Hi. Is the bold のである for emphasis? Or can I think the bold のである expresses the writer’s surprise at finding 十香と折紙 staring at each other there? 
Thank you.


----------



## Yokozuna

I think the writer used 'のだ/のである' to express one's surprise.

のだ is used to suggest that there is some reason or background.
In your example, 'Ａところ、そこにはＢのである'; ところ＋そこには strongly suggest that A is the background of B.
Adding のである at the end strengthens this background-result relation = I went there, being told it was safe, but ended up finding a totally unsafe situation.


----------



## thetazuo

Thank you, Yokozuna.

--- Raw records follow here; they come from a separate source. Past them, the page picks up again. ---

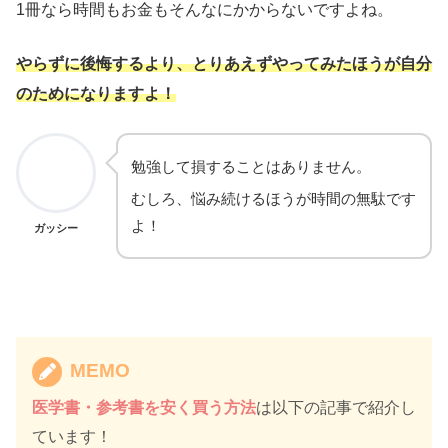
1冊なら時間もお金もそんなにかからないですよね。
やらずに後悔するより、とりあえずやってみたほうが自分
のためになりますよ！
勉強して損することはありません。
むしろ、悩み続けるほうが時間の無駄です
よ！
ガッシー
MEMO
医学書・参考書を安く買う方法
は以下の記事で紹介し
ています！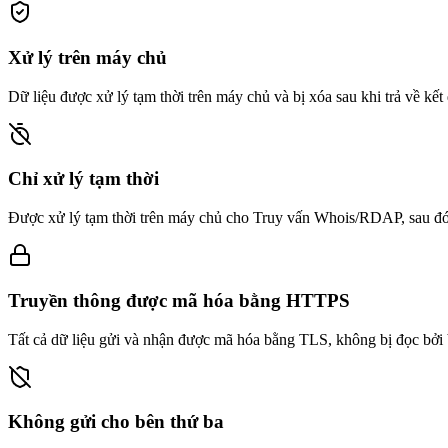
Xử lý trên máy chủ
Dữ liệu được xử lý tạm thời trên máy chủ và bị xóa sau khi trả về kết q
Chỉ xử lý tạm thời
Được xử lý tạm thời trên máy chủ cho Truy vấn Whois/RDAP, sau đó b
Truyền thông được mã hóa bằng HTTPS
Tất cả dữ liệu gửi và nhận được mã hóa bằng TLS, không bị đọc bởi 
Không gửi cho bên thứ ba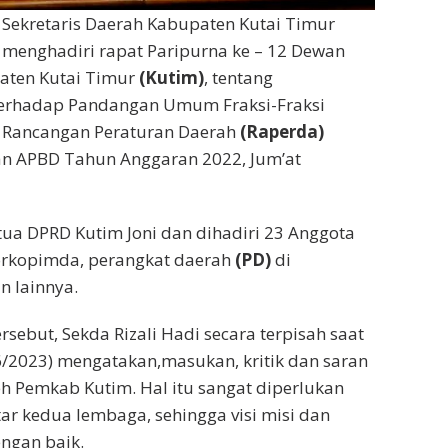
–
Sekretaris Daerah Kabupaten Kutai Timur
t menghadiri rapat Paripurna ke – 12 Dewan
ten Kutai Timur
(Kutim)
, tentang
erhadap Pandangan Umum Fraksi-Fraksi
 Rancangan Peraturan Daerah
(Raperda)
n APBD Tahun Anggaran 2022, Jum’at
ua DPRD Kutim Joni dan dihadiri 23 Anggota
forkopimda, perangkat daerah
(PD)
di
 lainnya.
rsebut, Sekda Rizali Hadi secara terpisah saat
6/2023) mengatakan,masukan, kritik dan saran
oleh Pemkab Kutim. Hal itu sangat diperlukan
r kedua lembaga, sehingga visi misi dan
ngan baik.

I see.


----------



## thetazuo

Hi. I have found that  のだ/のである is often used at the end of a sentence that starts with だが/でも/だというのに (*but*), etc. 
For instance, the complete version of example 2 in post #7 is as follows:


> 来禅高校の屋上は今、影に覆われていた。
> 何の比喩でもない。時刻は一七時、傾き始めたとはいえ、未だ太陽は空に輝いている。加え、彼の恒星と地上の間に、光を隔てる雲を見ることもできない。
> だというのに、五河士道がいるその場所は、まるでそこだけが辺りの景色から切り取られたかのように、薄暗い色が蟠っていた*のである*。



I think we the structure is "A, *but* B のだ/のである", the のだ/のである usually, if not always, indicates some feeling or emotion, such as surprise, unexpectedness, disagreement or dissatisfaction, etc.

So the のである in 薄暗い色が蟠っていた*のである* is probably not just for emphasis but also indicates surprise (or other feelings).

Does this thinking make sense to you?


----------



## Flaminius

There is in のだ/のである a measure of factfulness to the statement.  Nuances like emphasis and surprise only arise from expectations on what is contextually relevant.  Contrast のだ with だ below:
a. 勾留から早く解放されようとして、嘘の自白をしてしまうことがあるのだろう。
b. 勾留から早く解放されようとして、嘘の自白をしてしまうことがあるだろう。

In sentence a., it is unquestionable that some people falsely self-incriminate.  The speaker guesses at their motivation; to secure an early release from custodial interrogation.  In contrast, sentence b. puts everything in inference.


----------